Ipswich grandfather Brad Duxbury, 57, was crushed to death on November 25, 2019 while repairing machinery at Carborough Downs underground mine after defective equipment failed to stop falling coal.
Carborough Downs Mine Management, and Jeremy David Futeran and Russell Clive Uhr, who each held the position of site senior executive at the mine in the months leading up to the tragedy, were charged with failing to discharge health and safety obligations causing death.
But the WHS prosecutor who had signed off on the charges had listed the matters in the magistrates court, which had no jurisdiction to hear them, rather than the industrial magistrates court and as a result, Acting Magistrate Athol Kennedy struck out all complaints.
No case will proceed against Mr Futeran, who had left the role two months before the tragedy, after it was determined continued prosecution would be oppressive.

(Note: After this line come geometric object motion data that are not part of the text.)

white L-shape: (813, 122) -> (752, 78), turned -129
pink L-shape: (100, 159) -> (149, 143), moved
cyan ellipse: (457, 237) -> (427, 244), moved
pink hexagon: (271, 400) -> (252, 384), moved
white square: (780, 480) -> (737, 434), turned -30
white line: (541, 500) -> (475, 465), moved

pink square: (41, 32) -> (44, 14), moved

In a recent judgment, ICQ President Justice Peter Davis found there was “no reason” why Mr Kennedy “could not have exercised his jurisdiction as an industrial magistrate”.
Further, Justice Davis found because the industrial Magistrate‘s jurisdiction “ousts that of the magistrates court” Mr Kennedy, who had been acting as a magistrate, should not have dismissed the case.
“Being an order made beyond jurisdiction, it is invalid and is, in law, not an order at all,” Justice Davis said.
Lawyers for Carborough Downs and Mr Uhr tried to argue amending the charge to the correct jurisdiction was not open because “summonsing a party to the wrong court is such a fundamental defect that it cannot be amended”.
Justice Davis rejected this and found it could be.
He also found that because Mr Kennedy “refused to exercise the jurisdiction of the Industrial Magistrates Court which he undoubtedly had” it justified an order that the Industrial Magistrates Court hear and determine the complaints.